The sig in this test is .000 and the sig level is less than 0.05 therefore it is statistically
significant.
This means to say that the results presented here cannot be attributed to chance. There is
definitely a relationship between higher age and higher glucose levels.
6. Write a ONE PAGE summary report for the results of the study and its impact on
nursing practice (i.e., summarize the findings from question 1 to 5) [two points]
Page 19 of 20
Questions 1 through 5 had to deal with age, fasting glucose level, death or non-
death in a hospital as well as whether or not there is a relationship here. It is
fundamentally important that this type of research is done so we can be better
prepared to treat patients with these variables in the future, we need to understand
the relationships they have. Question number 1 asked to find out the frequency
between the variables age category and people who died in the hospital. When using
the numbers provided to plug into a frequency table, I noticed that the age category
of 55-64 had the biggest frequency or most of the people hospitalized fell under this
category with a number of 73 of the total 194 participants. This information is
important because with this we can start getting a baseline. Now that we see that
this age category has the most frequency we can start asking ourselves why and
how can we prevent it? We can start focusing on making changes so this age
category is no longer the highest risk age. Question 1 also makes it clear that there
is not much of a difference in how many people died in a hospital. Keeping in mind
that out of the original N= 194 we subtracted 20 due to them being D.O.A. we can
see that the valid percent of people who died while in the hospital was 48.3% and
the rest which is 51.7% did not die while in the hospital. These are not very good
statistics in terms of survival rate. Question number 2 asked to create a histogram
with normal distribution and to interpret what it meant in terms of the variable
fasting glucose level. This histogram showed a mean fasting glucose level of 110.39.
These findings are important because they emphasize that most of the people
surveyed do not have good control on their glucose levels and it suggests the need
for further teaching on the subject. Question number 3 asked if there was a
relationship between age in years and fasting glucose level. The end result using the
data given was that there is a positive weak correlation. This means to say that
although there does seem to be a relationship between higher age and higher fasting
glucose level it is a weak one. Nursing practice could benefit from the results of this
study because it shows there is a relationship although weak it is still there.

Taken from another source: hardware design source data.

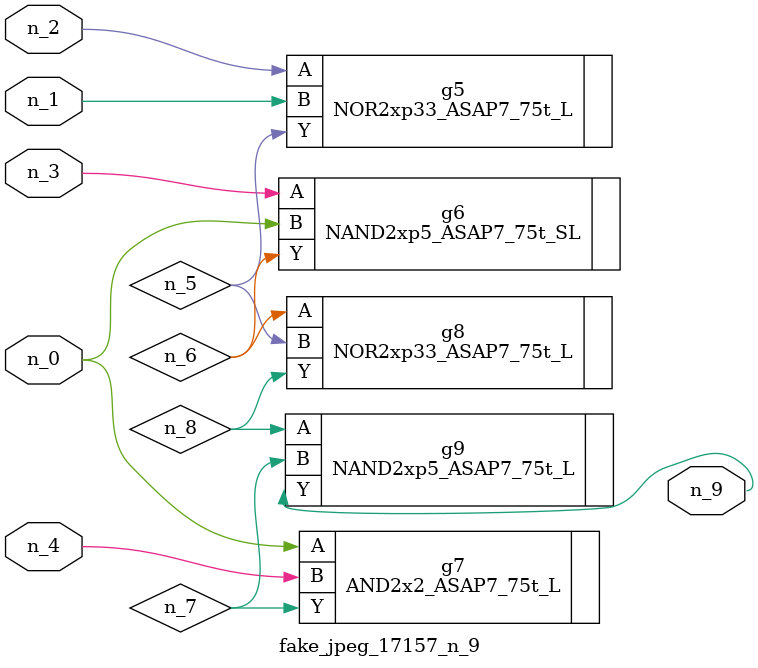
<source format=v>
module fake_jpeg_17157_n_9 (n_3, n_2, n_1, n_0, n_4, n_9);

input n_3;
input n_2;
input n_1;
input n_0;
input n_4;

output n_9;

wire n_8;
wire n_6;
wire n_5;
wire n_7;

NOR2xp33_ASAP7_75t_L g5 ( 
.A(n_2),
.B(n_1),
.Y(n_5)
);

NAND2xp5_ASAP7_75t_SL g6 ( 
.A(n_3),
.B(n_0),
.Y(n_6)
);

AND2x2_ASAP7_75t_L g7 ( 
.A(n_0),
.B(n_4),
.Y(n_7)
);

NOR2xp33_ASAP7_75t_L g8 ( 
.A(n_6),
.B(n_5),
.Y(n_8)
);

NAND2xp5_ASAP7_75t_L g9 ( 
.A(n_8),
.B(n_7),
.Y(n_9)
);


endmodule
</source>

Emphasizing the importance of education at a young age and/or continued
education about the importance of having good control of glucose levels. Question 4
asked if there is a difference between those who died in the hospital and those who
did not die in terms of fasting glucose levels. This finding is important because it
shows that those who died in the hospital more often than not were those who had
the higher fasting glucose levels. If we can study this more we can hopefully provide
awareness of this result and highlight the importance of keeping a good control on
glucose levels. Question number 5 asked if there was a difference between age
groups and fasting glucose level. The end result was that the difference is
statistically significant as in the result is not attributed to chance. As in there is
definitely a relationship between higher age and higher glucose levels and we
should focus our research on finding solutions to fix this. How can we prevent,
Page 20 of 20
educate and reduce these numbers? By looking at research studies we can help
improve the nursing practice by practicing more on preventative measures rather
than tertiary measures or treating the problems.